Experimental Design Details
The intervention will be implemented in schools that have at least 30 percent Syrian refugees. Schools will be stratified by gender, allowing to estimate the average effect of the intervention controlling for confounding variables that might be systematically associated with boys and girls’ schools, while also testing for heterogeneous effects between both types of schools. Schools will be randomly assigned to a Control Group, Treatment 1, or Treatment 2. The rationale behind the two treatment arms, one with 5 sessions of CBT, and one with 20, is assess the sustainability and cost-effectiveness of the interventions as part of the evaluation.
Econometric analyses: The evaluation design is a stratified cluster randomized control trial, so the main analytical approach will follow that standard: regressing the individual student-level dependent (outcome) variables on observable covariates as well as a dummy for assigned treatment status (i.e. intent-to-treat), with clustered standard errors. The estimation therefore takes the form:
Yijk = β0 + βjk•Xjk + βt•Treatmentkt + βzst•zst + єijk
where Yijk is the outcome variable of interest for student i (potentially of type j; see below) in school k; Xjk are mean school-level control variables; and zst are stratum-level fixed effects. The central parameters of interest are the βt for treatments t = 1,2; these are estimated from dummies Treatmentkt which take on the value 1 precisely when school k is assigned to treatment t. The main analysis will not use type j, but we plan to do some exploratory analysis in which students are disaggregated by gender and/or refugee status.
The primary outcome variables (i.e. Y in the equation above) are an index of socioemotional skills and – conditional on seeing positive impacts in that first step – ultimately attendance/dropout status. Secondary outcome variables include math performance and (teacher-level) adherence assessments, which will be analyzed in part as potential mediation mechanisms for the main outcomes.
We will not have baseline data on socioemotional skills (otherwise, we could include that as a control in the regression specification, which we can do for some of the other variables), because we believe that limited resources will be better spent developing and piloting a comprehensive endline survey to faithfully capture a variety of psychosocial constructs among this specific population.
Statistical power calculations: After minimizing within-school attrition, we expect approximately 50 students per cluster (school), although the power calculations do not vary much if this is reduced to 40 or even 30. As is standard in education settings – see Hutchison and Styles (2010) for a discussion of this as well as the intra-cluster correlation (ICC) values within schools – we aim for a minimum detectable effect (MDE) of 0.2 standard deviations. We use standard levels for power (0.8) and significance (0.05) in two-sided hypothesis tests.

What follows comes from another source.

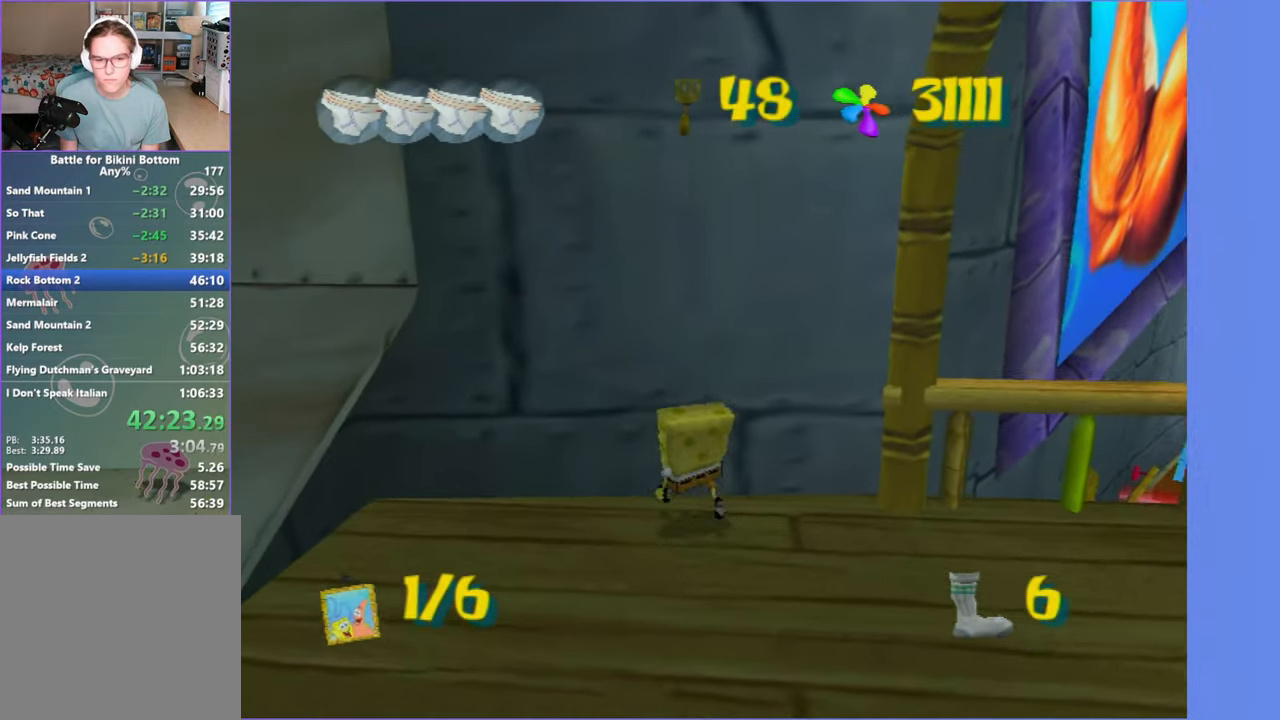
{"dt_ms": 500, "buttons": ["DPAD_RIGHT"], "left_stick": "center", "right_stick": "center", "button_events": [[184, "B", "down"], [184, "L2", "down"], [267, "B", "up"], [284, "L2", "up"], [484, "DPAD_RIGHT", "down"]]}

The key remaining variable is the ICC. Hutchison and Styles (2010) suggest that “attitudinal and lifestyle” variables have an ICC of roughly 0.05, whereas “academic attainment” variables have an ICC of roughly 0.2. We expect socioemotional skills to be closer to the former, while attendance should be somewhere in between but perhaps closer to the latter. Hence, we use an ICC of 0.15, which yields a required sample size of 67 per arm, implying 200 total schools for our design with control and two treatment arms. As a robustness check we also estimated with an ICC of 0.2, which yields 86 per arm – but that number comes back down to 67 for one-sided hypothesis testing, and we do have a clear directional hypothesis that the intervention will reduce attendance/dropouts.

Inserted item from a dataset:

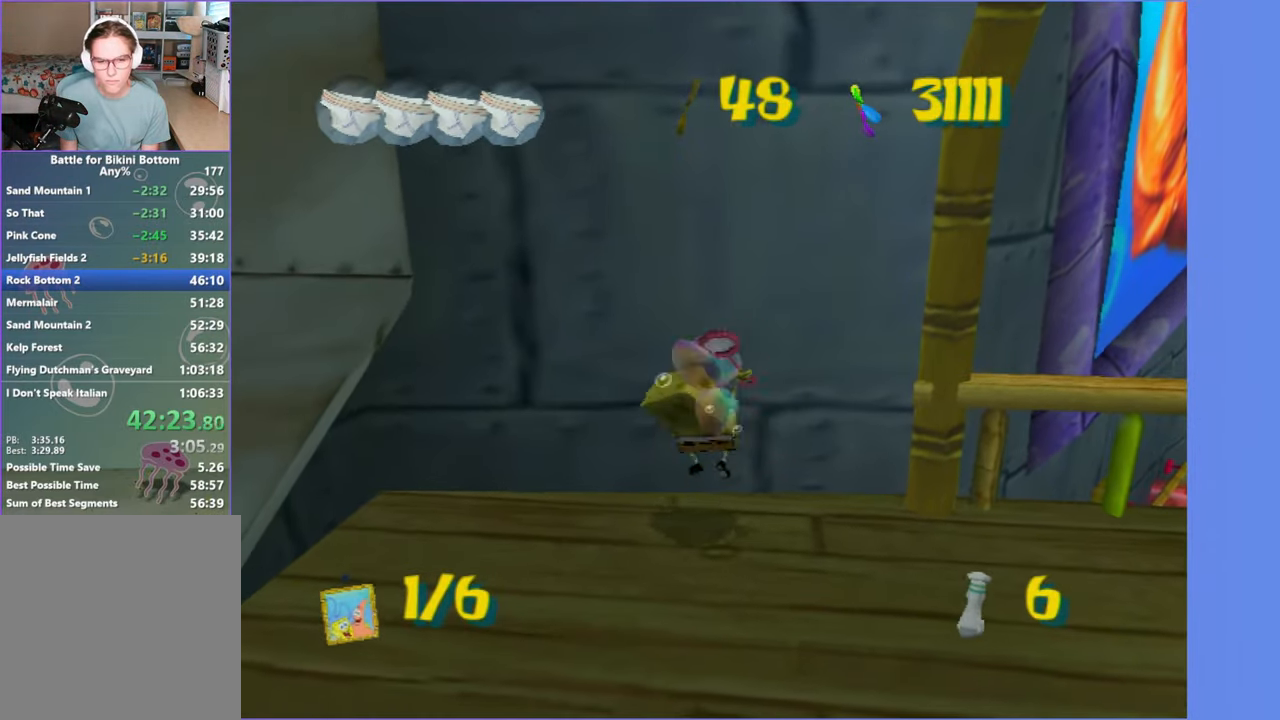
{"dt_ms": 500, "buttons": ["DPAD_UP"], "left_stick": "center", "right_stick": "center", "button_events": [[316, "DPAD_RIGHT", "up"], [400, "DPAD_UP", "down"]]}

We estimate that around 5,000 total refugee children will be included in the treatment arms, with a similar number of Jordanians. The inclusion of Jordanians is not only desirable but it also cost-effective as they are part of the same schools. Since the randomization is being done at the school level, and all of the schools in our sample have both refugee and Jordanian children, we should be powered to test for effects separately across the two groups. The only limitation would be if attrition is especially high for one of the groups, although even in that case the magnitudes are likely to be suggestive of any potential differences.